THE DATA:
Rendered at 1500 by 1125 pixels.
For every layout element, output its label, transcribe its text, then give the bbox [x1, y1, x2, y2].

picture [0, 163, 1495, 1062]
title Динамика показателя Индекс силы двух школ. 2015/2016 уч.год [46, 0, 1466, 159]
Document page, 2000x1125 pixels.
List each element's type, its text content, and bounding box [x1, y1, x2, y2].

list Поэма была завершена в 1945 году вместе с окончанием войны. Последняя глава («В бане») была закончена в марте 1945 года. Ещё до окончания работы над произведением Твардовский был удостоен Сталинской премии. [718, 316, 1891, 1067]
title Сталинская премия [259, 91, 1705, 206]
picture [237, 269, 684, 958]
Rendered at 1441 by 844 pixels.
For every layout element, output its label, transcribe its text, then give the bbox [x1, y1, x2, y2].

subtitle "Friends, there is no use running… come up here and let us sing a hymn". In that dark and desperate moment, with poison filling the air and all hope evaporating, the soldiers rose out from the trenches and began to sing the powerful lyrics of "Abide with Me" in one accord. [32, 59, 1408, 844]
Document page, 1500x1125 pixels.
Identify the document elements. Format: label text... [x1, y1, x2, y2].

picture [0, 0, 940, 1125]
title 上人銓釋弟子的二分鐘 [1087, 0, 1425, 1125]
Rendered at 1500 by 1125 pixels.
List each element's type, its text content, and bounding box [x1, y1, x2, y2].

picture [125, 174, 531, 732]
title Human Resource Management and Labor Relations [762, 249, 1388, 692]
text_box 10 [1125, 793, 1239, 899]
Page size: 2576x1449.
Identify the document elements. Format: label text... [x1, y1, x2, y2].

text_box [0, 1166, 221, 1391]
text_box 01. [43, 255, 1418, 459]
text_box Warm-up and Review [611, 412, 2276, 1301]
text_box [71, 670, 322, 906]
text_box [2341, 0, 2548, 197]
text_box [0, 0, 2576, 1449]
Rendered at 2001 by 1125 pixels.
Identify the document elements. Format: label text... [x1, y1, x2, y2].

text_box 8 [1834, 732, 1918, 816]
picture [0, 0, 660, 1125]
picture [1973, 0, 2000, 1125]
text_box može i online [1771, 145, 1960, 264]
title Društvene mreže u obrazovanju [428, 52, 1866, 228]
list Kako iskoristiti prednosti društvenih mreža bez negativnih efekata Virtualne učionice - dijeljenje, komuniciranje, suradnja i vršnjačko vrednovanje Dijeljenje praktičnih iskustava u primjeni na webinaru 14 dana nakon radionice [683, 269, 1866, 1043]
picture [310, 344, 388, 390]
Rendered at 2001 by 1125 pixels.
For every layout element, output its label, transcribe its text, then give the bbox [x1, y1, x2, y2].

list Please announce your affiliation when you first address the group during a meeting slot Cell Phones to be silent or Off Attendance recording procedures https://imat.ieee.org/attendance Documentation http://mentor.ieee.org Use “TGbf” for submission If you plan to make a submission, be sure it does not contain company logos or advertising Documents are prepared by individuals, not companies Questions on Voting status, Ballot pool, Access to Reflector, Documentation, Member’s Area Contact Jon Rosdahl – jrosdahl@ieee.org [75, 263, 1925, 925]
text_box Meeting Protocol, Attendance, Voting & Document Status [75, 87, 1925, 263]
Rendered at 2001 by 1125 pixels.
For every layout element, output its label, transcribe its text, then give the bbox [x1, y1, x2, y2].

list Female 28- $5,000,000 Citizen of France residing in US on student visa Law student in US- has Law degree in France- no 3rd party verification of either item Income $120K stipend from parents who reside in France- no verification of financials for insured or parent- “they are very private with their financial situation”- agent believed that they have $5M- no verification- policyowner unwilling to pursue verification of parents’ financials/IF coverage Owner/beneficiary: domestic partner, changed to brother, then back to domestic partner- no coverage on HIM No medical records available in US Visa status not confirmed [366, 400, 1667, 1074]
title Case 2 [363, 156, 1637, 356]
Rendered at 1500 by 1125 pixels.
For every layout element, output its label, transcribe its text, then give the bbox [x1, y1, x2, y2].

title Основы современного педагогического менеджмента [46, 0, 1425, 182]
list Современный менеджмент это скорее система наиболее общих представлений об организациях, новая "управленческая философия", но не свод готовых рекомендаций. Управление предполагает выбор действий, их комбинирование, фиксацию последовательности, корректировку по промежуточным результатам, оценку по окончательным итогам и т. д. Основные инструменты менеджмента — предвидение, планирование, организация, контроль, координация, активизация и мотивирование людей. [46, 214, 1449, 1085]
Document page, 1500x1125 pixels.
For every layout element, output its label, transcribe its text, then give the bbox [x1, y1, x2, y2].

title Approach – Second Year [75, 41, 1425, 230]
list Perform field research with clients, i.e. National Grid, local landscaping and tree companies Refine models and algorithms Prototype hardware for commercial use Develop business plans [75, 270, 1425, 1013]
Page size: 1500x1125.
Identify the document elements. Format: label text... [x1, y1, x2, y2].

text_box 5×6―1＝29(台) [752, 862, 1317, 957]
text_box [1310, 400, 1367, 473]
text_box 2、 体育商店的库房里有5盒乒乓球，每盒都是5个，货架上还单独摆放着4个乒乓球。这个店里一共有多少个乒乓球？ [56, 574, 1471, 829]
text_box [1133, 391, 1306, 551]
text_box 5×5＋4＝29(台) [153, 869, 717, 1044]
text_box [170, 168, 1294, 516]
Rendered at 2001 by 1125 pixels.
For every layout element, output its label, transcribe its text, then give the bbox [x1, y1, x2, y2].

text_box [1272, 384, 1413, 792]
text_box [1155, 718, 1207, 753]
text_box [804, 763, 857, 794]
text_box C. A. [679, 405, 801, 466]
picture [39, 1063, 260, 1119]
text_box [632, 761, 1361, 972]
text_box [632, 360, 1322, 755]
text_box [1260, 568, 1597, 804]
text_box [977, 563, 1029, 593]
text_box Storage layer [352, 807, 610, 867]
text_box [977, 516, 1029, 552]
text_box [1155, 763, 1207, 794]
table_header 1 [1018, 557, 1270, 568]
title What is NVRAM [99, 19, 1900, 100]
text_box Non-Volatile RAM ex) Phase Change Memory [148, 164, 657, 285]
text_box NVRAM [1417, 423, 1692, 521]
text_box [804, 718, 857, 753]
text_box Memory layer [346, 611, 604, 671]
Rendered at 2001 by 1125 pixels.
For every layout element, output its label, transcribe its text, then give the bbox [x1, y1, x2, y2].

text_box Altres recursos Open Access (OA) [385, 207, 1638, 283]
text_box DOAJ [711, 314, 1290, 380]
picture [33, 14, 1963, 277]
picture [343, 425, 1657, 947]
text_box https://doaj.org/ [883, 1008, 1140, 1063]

ASSIGNMENT: Transcribe the opening lines of the listing exactly, please. Stop after the line that contains "Page size: 2576x1449.".

WORKED SOLUTION:
Rendered at 1500 by 1125 pixels.
For every layout element, output its label, transcribe its text, then give the bbox [x1, y1, x2, y2].

picture [0, 163, 1495, 1062]
title Динамика показателя Индекс силы двух школ. 2015/2016 уч.год [46, 0, 1466, 159]
Document page, 2000x1125 pixels.
List each element's type, its text content, and bounding box [x1, y1, x2, y2].

list Поэма была завершена в 1945 году вместе с окончанием войны. Последняя глава («В бане») была закончена в марте 1945 года. Ещё до окончания работы над произведением Твардовский был удостоен Сталинской премии. [718, 316, 1891, 1067]
title Сталинская премия [259, 91, 1705, 206]
picture [237, 269, 684, 958]
Rendered at 1441 by 844 pixels.
For every layout element, output its label, transcribe its text, then give the bbox [x1, y1, x2, y2].

subtitle "Friends, there is no use running… come up here and let us sing a hymn". In that dark and desperate moment, with poison filling the air and all hope evaporating, the soldiers rose out from the trenches and began to sing the powerful lyrics of "Abide with Me" in one accord. [32, 59, 1408, 844]
Document page, 1500x1125 pixels.
Identify the document elements. Format: label text... [x1, y1, x2, y2].

picture [0, 0, 940, 1125]
title 上人銓釋弟子的二分鐘 [1087, 0, 1425, 1125]
Rendered at 1500 by 1125 pixels.
List each element's type, its text content, and bounding box [x1, y1, x2, y2].

picture [125, 174, 531, 732]
title Human Resource Management and Labor Relations [762, 249, 1388, 692]
text_box 10 [1125, 793, 1239, 899]
Page size: 2576x1449.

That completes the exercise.